Post Office Testing Bank Linkage
The U.S. Postal Service has begun a pilot program that could result in millions of dollars in additional check-processing fees for the banking industry.
Starting on a trial basis in November, the Postal Service will open a $2.6 billion controlled-disbursement account at an unnamed commercial bank. The account will be used to issue checks to vendors of mailing equipment and services.
The funds for such payments presently reside in an account with the Treasury Department.
If the trial program succeeds, all the Postal Service's checking accounts - whose activity exceeds $25 billion a year - could be distributed among five to 20 U.S. banks at the end of next year's first quarter. Most of the checks are payroll payments to Postal Service employees.
Significant Fees Likely
At a typical processing charge of 10 cents per check, that business represents at least $2 million dollars in annual gross revenue, experts said.
Officials at the Postal Service declined to specify which institutions might be considered for such a program.
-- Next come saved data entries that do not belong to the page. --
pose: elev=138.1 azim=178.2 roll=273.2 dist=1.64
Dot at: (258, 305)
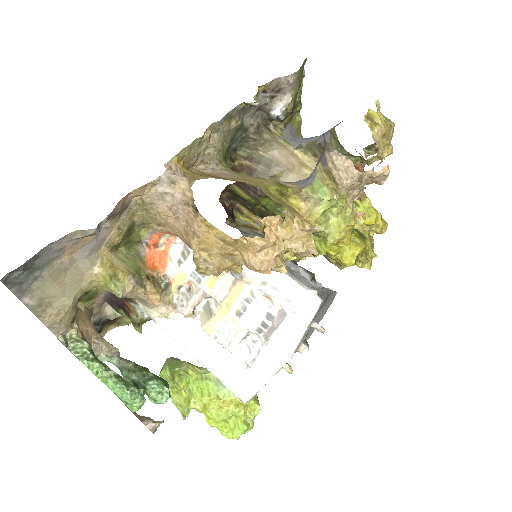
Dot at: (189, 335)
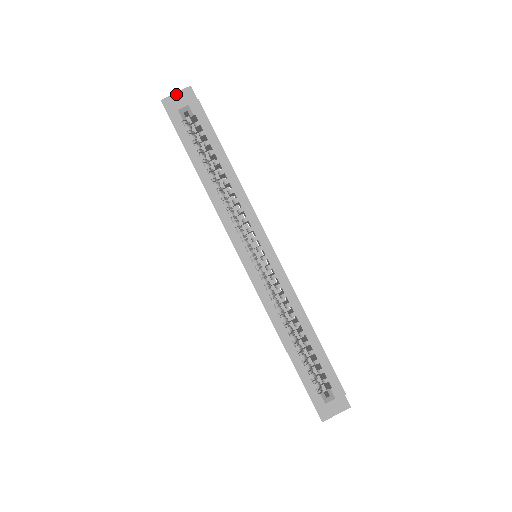
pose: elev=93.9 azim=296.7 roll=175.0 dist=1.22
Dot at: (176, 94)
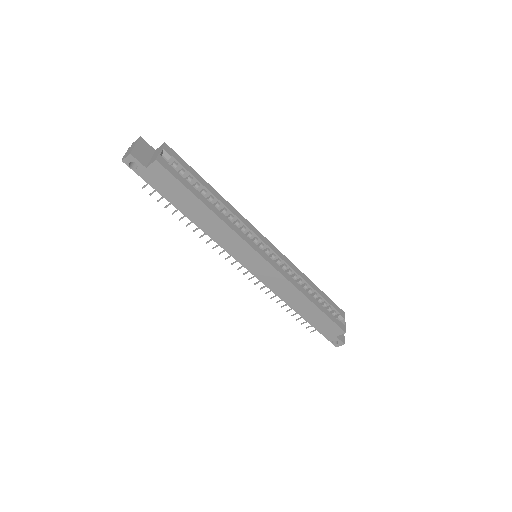
Dot at: (136, 146)
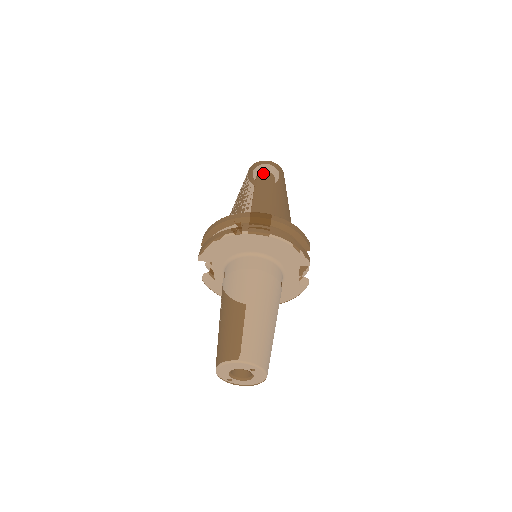
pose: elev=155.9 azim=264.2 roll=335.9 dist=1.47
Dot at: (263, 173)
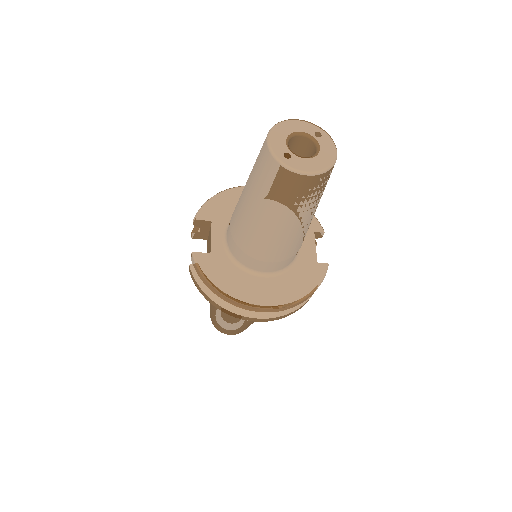
Dot at: occluded
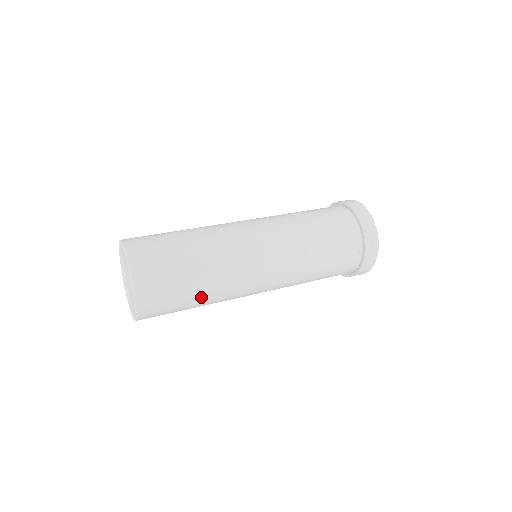
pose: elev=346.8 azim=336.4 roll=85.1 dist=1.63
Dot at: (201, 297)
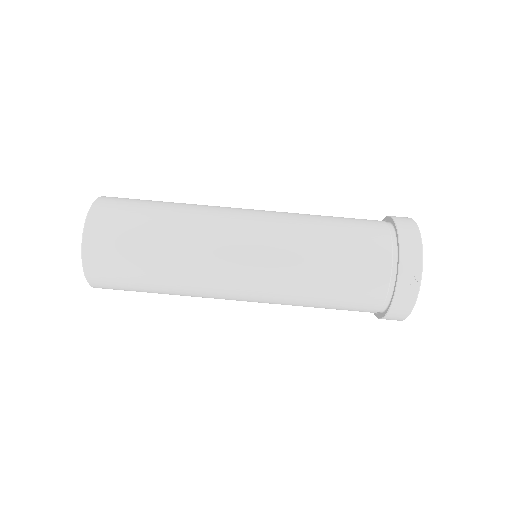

But its treasurer, Stephen M. Kearney, observed that a job of this size "would obviously require that we use some of the biggest banks in the country."
The Postal Service already does some limited business with more than 8,000 financial institutions across the United States, but funding checks through commercial banks would represent a radical change.
Currently, the Department of the Treasury requires that all checks written by the Postal Service to be funded on the day of issuance. With disbursement accounts controlled by commercial banks, such checks would go three to five days without being backed by funds.
Gaining from the Float
The Postal Service estimates it can gain up to $25 million a year in interest income by taking advantage of this float.
"We realize that we are a government agency, but we are also a business, and we want to operate as such," said the Postal Service's Mr. Kearney. "The float is something that nearly every business profits from; we want to do the same."
The Postal Service is required by law to operate at break-even levels, but it has experienced significant losses over the past few years. Officials at the service believe such a program could help remedy some financial ills and help to keep postage rates down.
The recommendation to move the disbursement accounts to commercial banks originated with Lazard Freres & Co. The Postal Service retained the New York-based consulting firm late last year.
Praise from Treasury
The Department of the Treasury, which gave permission for the pilot program in a congressional hearing last month, applauded the Postal Service's efforts to pursue more businesslike financial activities. But whether disbursing funds through commercial banks will bring financial benefits is unclear, the department said.
The unnamed bank participating in the pilot program will maintain a zero-balance checking account for the Postal Service's data center in San Mateo, Calif. This facility generates 600,000 checks annually.
If the pilot is a success, the evidence will be used to make a case for moving all the Postal Service's checking operations to commercial banks.
"Bankers would of course welcome the increase in business," said Edward Alwood, an assistant public relations manager at the American Bankers Association. "But if a government agency is going to park a large sum with a commercial bank, we've got to see what strings are attached before we start celebrating."